As a result of cultural obsession with the “perfect body” and both externally and self-imposed idealized standards of how we should look, we often experience an affective alienation from our own bodies. We develop and retain an image of how we “should” look to others, measure ourselves against this standard, feel the disparities between the ideal and the reality, and, in the end, we recognize and dread our inability to attain to or retain our idealized perfect form. In the end, we lose a sense of “at-homeness” in our own bodies; we feel that our bodies are such an imperfect refraction of ourselves that we feel out of place in our flesh, an aversion to our bodies.
Dualistic anthropologies, like those traditionally upheld in Christianity, assert that the “real you” is not the outward body but an immaterial essence, often called a “soul,” that resides within the body. Such matter (body) and spirit dualism can no longer be scientifically or theologically defended. We are our bodies; our bodies our us. Our body-selves have real bearing on who we are, and dualistic anthropological assumptions only serve to foster and encourage our sense of alienation from and criminalization of our bodies, our material natures.
Susan Wendell a philosopher and herself an other-abled person, maintains that “the oppression of disabled people is linked to the more generalized cultural oppression of the body and, more concretely, of physicality...” Ellison, in summarizing Wendell states,
Our culture idealizes the body not only in terms of ideal physical appearance, but also in terms of responsiveness and control of body functions. Because so few persons measure up to the idealized standard of either beauty or bodily performance, people generally feel alienated and displaced from their bodies (p. 42).
Ellison (p. 43) goes on to assert, “ The cultural preoccupation with bodily perfection oppresses disabled persons, but it also alienates all persons from their experience of embodiment and heightens their fear of bodily change.”

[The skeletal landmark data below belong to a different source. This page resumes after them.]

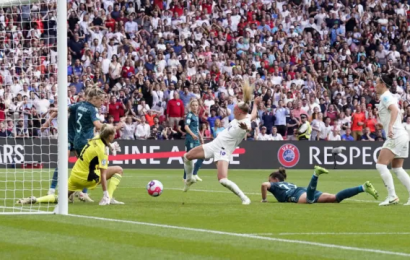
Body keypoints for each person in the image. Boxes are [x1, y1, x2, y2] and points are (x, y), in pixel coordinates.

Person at [183, 80, 260, 204]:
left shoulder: (244, 122)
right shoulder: (245, 116)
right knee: (187, 157)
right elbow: (254, 114)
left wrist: (247, 129)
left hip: (223, 151)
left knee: (222, 180)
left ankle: (244, 198)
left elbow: (249, 127)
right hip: (214, 144)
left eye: (234, 109)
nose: (232, 111)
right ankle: (190, 178)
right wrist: (255, 104)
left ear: (239, 112)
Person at [17, 124, 124, 206]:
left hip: (75, 175)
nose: (115, 135)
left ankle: (36, 199)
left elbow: (102, 140)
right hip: (87, 178)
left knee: (62, 198)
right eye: (114, 134)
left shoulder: (95, 138)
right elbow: (103, 174)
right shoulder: (102, 151)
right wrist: (105, 194)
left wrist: (110, 146)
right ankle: (108, 197)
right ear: (109, 136)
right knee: (118, 169)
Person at [374, 74, 410, 206]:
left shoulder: (385, 96)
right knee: (397, 168)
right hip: (402, 134)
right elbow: (396, 112)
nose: (375, 85)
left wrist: (389, 126)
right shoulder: (390, 96)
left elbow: (394, 110)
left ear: (383, 84)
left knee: (380, 164)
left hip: (395, 135)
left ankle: (392, 196)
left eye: (377, 82)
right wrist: (383, 124)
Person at [260, 166, 379, 204]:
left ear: (275, 179)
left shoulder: (275, 185)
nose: (269, 181)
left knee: (309, 201)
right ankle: (363, 187)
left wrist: (264, 199)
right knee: (335, 198)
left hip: (295, 194)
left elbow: (264, 185)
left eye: (270, 179)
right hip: (302, 190)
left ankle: (315, 175)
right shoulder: (288, 183)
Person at [183, 98, 203, 182]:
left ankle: (194, 173)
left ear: (198, 106)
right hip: (190, 139)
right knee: (189, 158)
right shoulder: (190, 115)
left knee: (202, 155)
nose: (195, 107)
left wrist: (200, 136)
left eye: (196, 105)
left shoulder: (196, 115)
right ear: (191, 106)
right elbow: (186, 126)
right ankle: (185, 178)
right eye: (193, 105)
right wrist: (192, 134)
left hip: (196, 138)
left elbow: (196, 128)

Against the norms of a culture that values idealized beauty and autonomy, an other-abled person symbolizes all that is dreaded: mortality, loss of autonomy, and disparity with body-image ideals. The other-abled lack autonomy. The other-abled person is vulnerable—she is dependent on the care of others; hence, she is at odds with a culture that moralizes and esteems autonomy and self-reliance as a cardinal virtue. And, to the degree that the other-abled person misses the mark of autonomy, to that degree is she even moralized into marginalization.

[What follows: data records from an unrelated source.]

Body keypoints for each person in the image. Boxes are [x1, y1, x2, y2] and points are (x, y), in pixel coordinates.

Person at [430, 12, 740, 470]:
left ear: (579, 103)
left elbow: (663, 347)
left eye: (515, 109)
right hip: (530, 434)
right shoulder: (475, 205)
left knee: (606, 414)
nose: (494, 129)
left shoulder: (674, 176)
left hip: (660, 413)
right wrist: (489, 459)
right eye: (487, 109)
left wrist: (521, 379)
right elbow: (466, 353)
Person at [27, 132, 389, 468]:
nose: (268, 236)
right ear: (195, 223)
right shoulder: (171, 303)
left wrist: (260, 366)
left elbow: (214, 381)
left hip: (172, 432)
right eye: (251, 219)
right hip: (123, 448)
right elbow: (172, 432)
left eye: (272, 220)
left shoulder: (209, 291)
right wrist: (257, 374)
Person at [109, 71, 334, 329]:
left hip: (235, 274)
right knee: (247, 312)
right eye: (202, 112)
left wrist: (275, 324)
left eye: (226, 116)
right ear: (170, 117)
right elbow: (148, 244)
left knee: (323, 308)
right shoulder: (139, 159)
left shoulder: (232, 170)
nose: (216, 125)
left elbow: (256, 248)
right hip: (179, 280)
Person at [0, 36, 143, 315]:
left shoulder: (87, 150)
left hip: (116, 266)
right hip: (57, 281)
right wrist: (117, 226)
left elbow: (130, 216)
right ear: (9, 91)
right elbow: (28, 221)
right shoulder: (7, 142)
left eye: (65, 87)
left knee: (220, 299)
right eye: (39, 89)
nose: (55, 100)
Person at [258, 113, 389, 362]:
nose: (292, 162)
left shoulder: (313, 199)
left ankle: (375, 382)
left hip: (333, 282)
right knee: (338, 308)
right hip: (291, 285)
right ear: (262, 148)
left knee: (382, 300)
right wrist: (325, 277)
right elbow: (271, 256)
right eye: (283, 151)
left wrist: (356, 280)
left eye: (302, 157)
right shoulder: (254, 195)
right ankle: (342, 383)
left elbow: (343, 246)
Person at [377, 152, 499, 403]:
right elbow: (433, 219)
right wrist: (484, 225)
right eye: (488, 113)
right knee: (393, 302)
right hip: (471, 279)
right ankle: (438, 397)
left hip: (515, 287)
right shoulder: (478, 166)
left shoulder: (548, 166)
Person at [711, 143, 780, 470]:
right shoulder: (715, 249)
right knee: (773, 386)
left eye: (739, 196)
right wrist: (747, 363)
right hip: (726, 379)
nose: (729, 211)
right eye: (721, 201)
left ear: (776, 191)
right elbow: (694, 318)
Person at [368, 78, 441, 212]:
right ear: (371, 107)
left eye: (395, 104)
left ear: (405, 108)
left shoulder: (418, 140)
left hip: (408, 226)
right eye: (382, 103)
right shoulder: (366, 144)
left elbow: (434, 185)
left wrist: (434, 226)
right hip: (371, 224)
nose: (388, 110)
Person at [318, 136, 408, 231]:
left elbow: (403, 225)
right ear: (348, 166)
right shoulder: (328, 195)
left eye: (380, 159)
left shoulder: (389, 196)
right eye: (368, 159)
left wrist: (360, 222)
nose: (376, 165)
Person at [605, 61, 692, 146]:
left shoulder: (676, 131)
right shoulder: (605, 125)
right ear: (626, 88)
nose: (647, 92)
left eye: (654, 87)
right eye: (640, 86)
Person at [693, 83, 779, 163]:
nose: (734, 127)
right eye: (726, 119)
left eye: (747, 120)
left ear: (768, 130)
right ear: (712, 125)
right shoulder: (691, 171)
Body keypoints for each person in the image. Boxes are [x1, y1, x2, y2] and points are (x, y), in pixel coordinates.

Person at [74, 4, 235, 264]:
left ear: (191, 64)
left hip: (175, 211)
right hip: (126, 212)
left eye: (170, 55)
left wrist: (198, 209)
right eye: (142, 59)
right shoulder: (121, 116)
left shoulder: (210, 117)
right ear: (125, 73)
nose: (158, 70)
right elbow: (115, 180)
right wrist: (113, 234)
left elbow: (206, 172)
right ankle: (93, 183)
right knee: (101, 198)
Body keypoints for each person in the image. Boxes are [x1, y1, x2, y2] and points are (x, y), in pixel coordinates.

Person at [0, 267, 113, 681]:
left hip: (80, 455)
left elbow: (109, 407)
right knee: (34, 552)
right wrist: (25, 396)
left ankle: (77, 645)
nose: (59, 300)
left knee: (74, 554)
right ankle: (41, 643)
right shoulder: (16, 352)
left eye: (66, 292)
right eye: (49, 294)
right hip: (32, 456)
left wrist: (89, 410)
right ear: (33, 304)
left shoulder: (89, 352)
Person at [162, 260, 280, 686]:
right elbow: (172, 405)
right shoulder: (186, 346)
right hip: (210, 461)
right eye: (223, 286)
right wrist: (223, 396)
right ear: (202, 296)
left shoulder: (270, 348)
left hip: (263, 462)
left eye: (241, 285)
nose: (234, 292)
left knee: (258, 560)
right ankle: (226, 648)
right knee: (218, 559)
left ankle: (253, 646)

Cultural myths of radical autonomy reinforce the oppression of the disabled. The disabled represent those who have not managed to control the neediness of their bodies. Therefore they appear not only as different, but as wrong... [The hatred of the disabled] is rooted in their lack of autonomy, along with their visible embeddedness in nature and the body (p. 43).
The other-abled remind us of who all of us are. Humanity is actualized not in radical autonomy but in immersive vulnerability and dependence on intra and inter-community relationships. None of us stands alone; no one stands with her own bootstraps. Instead of seeing disability as a sign of moral failure, weakness, and instead of seeing our existence in dualistic differentiation from our bodies, we should view the other-abled as a symbol of our shared human condition. We are all body-dependent, we are all dependent on one another. Mutualistic dependency is the ideal, not the aberration. As Ellison proposes, maybe the other-abled should be viewed as a sacrament of our human reality: at-homeness in and identification with our body-selves, dependent on a complex web of relationships.
Our moralized normalcy of able-bodied autonomy, idealized beauty, and aversion to the body not only encourages the oppression and marginalization of the other-abled, but it engenders alienation from our bodies while diminishing our shared humanity. A sacramental vision of the other-abled reminds us of our shared interdependence, vulnerability, weakness, and embeddedness in the flesh, our bodies. “...we live in, and because of, our bodies... [and] We live because of, not in spite of our embodied connections” (p. 44).
Ellison, Marvin M. Erotic Justice: A Liberating Ethic of Sexuality. Louiseville: John Knox Press, 1996.
Wendell, Susan. “Toward a Feminist Theory of Disability.” Hypatia: A Feminist Journal of Philosophy 4:2 (Summer, 1989) in Ellison, Marvin M. Erotic Justice (see above).